(2010) Directed by: André Øvredal; Written by André Øvredal and Håvard S. Johansen; Starring: Otto Jespersen, Glenn Erland Tosterud, Johanna Mørck, and Tomas Alf Larsen; Available on DVD, Blu Ray and Netflix Streaming
TrollHunter is a Norwegian found footage movie that manages to do something new with the overcrowded genre. Before you groan, “Oh no, not another found footage movie,” consider that director/co-writer André Øvredal has fashioned a unique film that transcends the viewer’s preconceptions and does more than simply present a change of scenery.
The film is presented in a pseudo-documentary format, allegedly culled from hundreds of hours of raw footage. We are introduced to a group of college students making an investigative documentary about a string of bear poaching incidents. They soon stumble upon the unexpected, discovering that the story they were seeking masks a much more implausible truth. Their pursuit of a suspected poacher, Hans (Otto Jespersen), is the key to a larger story than they imagined. At the outset, he’s reluctant to speak to the students, but they’re determined to get a story. Persistence pays off eventually, as they learn that the dead bears are only a ruse to conceal a government cover-up. For his part, Hans is tired of continuing the charade, and decides that it’s time to let the world know that fairy tale creatures are real.

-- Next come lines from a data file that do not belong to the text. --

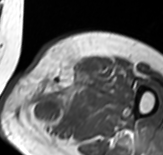
MRI of an extremity soft-tissue mass, one axial slice. MR volume resampled by the dataset authors to the PET/CT grid (not the native acquisition matrix). 3.27 mm slice thickness. 163 × 155 image matrix, field of view 159 × 151 mm. Female patient. From the clinical record (not read from this slice): histological type: pleomorphic leiomyosarcoma; grade: high; site of the primary tumour: left thigh.
Structures marked on this image (expert contour drawn on MRI and transferred to this co-registered scan by the dataset authors):
- gross tumour volume including surrounding oedema: bounding box (x1, y1, x2, y2) in pixels: (26, 63, 100, 134)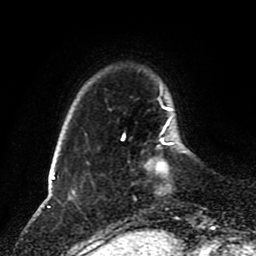
Breast MRI (dynamic contrast-enhanced), one axial slice; position 20 of 80 along the scan axis; cropped to one breast; dynamic contrast-enhanced series, time point 2 of 8 at this slice position (early post-contrast); 1.5 T; TE 4.2 ms, TR 7 ms; 2 mm slice thickness; 256 × 256 image matrix. Female patient.
Annotated regions visible in this slice (semi-automatically segmented with operator editing):
- enhancing-tissue mask used for the functional tumour volume (all voxels passing the contrast-enhancement thresholds inside the analysis volume; usually the tumour): bounding box [x1, y1, x2, y2] px = [123, 120, 176, 170]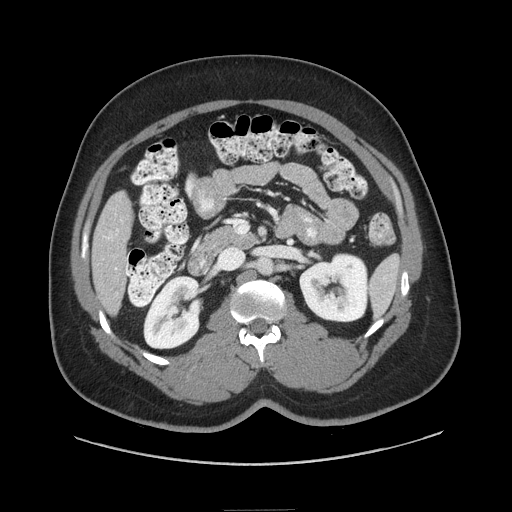
Contrast-enhanced abdominal CT (liver protocol), one axial slice; slice 24 of 87 in the series (ordered by position); reconstruction kernel STANDARD; soft-tissue window (W 400 / L 40 HU); 2.5 mm slice thickness; 512 × 512 image matrix, field of view 440 × 440 mm. Case-level facts recorded for this patient, not image findings: diagnosis: hepatocellular carcinoma (patient treated with transarterial chemoembolisation; whether this scan precedes or follows treatment is not stated here); TNM stage (as recorded): Stage-II; Child-Pugh class: A.
Outlined on this slice (semi-automatic segmentation, software-assisted and operator-edited):
- liver parenchyma outside the tumour (the mass and vessels are separate outlines, so this box may not span the whole liver): bounding box (x1, y1, x2, y2) in pixels: (92, 190, 132, 314)
- portal vein: (106, 229, 118, 239)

The students initially humor Hans and his eccentricities, but they come to appreciate the fact that there’s a method to his madness when hunting down the trolls. It’s a hard pill to swallow that the stuff of folklore is real, but the young documentarians realize that there’s no other reasonable explanation for the events they’re witnessing. The Norwegian wilderness depicted in TrollHunter looks suitably dense and mysterious, and it seems reasonable that they could have remained hidden from the general populace for centuries.

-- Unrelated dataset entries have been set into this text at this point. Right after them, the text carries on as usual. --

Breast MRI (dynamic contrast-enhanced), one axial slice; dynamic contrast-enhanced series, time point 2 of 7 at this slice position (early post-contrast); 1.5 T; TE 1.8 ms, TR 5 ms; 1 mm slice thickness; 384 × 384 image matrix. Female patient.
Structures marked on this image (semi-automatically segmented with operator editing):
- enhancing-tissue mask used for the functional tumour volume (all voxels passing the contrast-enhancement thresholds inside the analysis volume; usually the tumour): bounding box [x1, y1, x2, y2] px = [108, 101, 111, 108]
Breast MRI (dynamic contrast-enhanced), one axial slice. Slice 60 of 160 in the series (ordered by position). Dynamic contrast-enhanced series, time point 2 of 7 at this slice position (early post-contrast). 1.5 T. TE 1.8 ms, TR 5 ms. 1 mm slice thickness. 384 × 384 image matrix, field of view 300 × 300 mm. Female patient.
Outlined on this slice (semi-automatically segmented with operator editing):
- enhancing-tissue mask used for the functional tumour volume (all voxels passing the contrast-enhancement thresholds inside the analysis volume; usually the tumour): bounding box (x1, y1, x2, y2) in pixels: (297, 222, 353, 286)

One of the most aggravating things about most found footage movies is that you rarely catch a glimpse of whatever it is that’s supposed to be the point of the footage (The Blair Witch Project, Cloverfield, etc…). TrollHunter bucks the trend, and delivers admirably in this regard. The trolls are first obscured by shadows and trees, but become more visible as the film progresses. While perhaps not up to big-budget Hollywood standards, the computer-rendered trolls are convincing enough.
One of the most interesting things about the film is how much thought went into transforming mythical beings into believable flesh-and-blood creatures. Øvredal blends ancient legends with modern science to create a credible life cycle for the trolls. The script describes four distinct species: the Mountain Kings, the Tosserlads, the Ringlefinch and the Jötnar, along with numerous variants. Hans provides a lot of extra details about the idiosyncrasies of trolls, which make him a more effective hunter. In one scene, a veterinarian who’s in cahoots with Hans provides an explanation as to why sunlight is deadly to the trolls.

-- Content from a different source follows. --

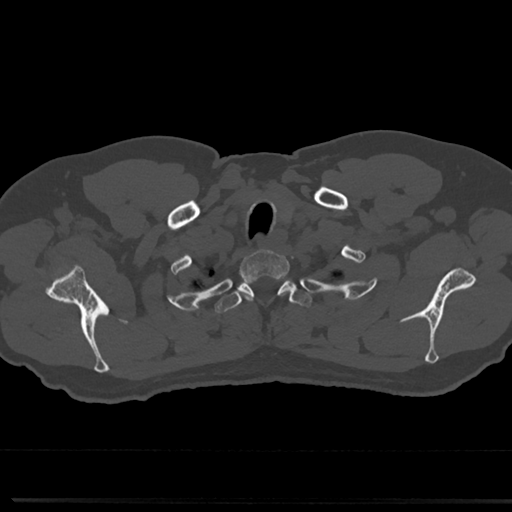
CT including the spine, one axial slice. Slice 651 of 817 in the series (ordered by position). Bone window (W 1800 / L 400 HU). 0.5 mm slice thickness. 512 × 512 image matrix. Patient: male, 61 years. From the clinical record (not read from this slice): primary cancer: prostate.
Structures marked on this image (semi-automatically segmented with operator editing):
- T1 vertebra: bounding box (x1, y1, x2, y2) in pixels: (242, 251, 287, 275)
- T2 vertebra: (222, 274, 306, 319)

Jespersen’s performance as the laconic Hans is also worthy of note. He’s tired of his job, and takes no joy in exterminating wayward trolls who stray from their government-designated territories. In a scene late in the film, he briefly recalls an incident when he was forced to indiscriminately wipe out an entire group of trolls because they stood in the way of an important construction project. Although it’s obviously a fictional scenario, the filmmakers are clearly commenting on the unfortunate consequences when nature gets in the way of human progress.
TrollHunter is not without its flaws. I’m probably the last person to conduct a theological discussion, but I found it a little difficult to wrap my brain around one of the film’s conceits -- that the trolls can sense people who are Christian and believe in a god. Following the film’s logic, is it the simple belief itself or the properties of being a Christian (a metaphysical connection) that the trolls can sense? When a new camera- person is brought in (who happens to be Muslim), Hans is unsure what the effect will be. This seems to be a strange detour for the script, and it’s never fully explored. It raises some interesting questions but never answers them. Then again, I’m not an expert in Norwegian folklore, so I presume this might provide some much-needed insight. Another question raised by the movie is why there haven’t been more witnesses over the years, considering the immense size of some of the trolls. Also, at 103 minutes, it’s probably about 15 minutes too long, with the material seemingly stretched a little thin.
All nitpicks aside, TrollHunter is an inventive, unusual fantasy film that’s deserving of your time. Even if you’re sick to death (And I know I am!) of the glut of recent found footage movies, you’ll find something new to appreciate here. The filmmakers’ attention to detail truly sets this apart from the rest. After you’ve seen the “evidence,” don’t be surprised if you start believing in trolls yourself.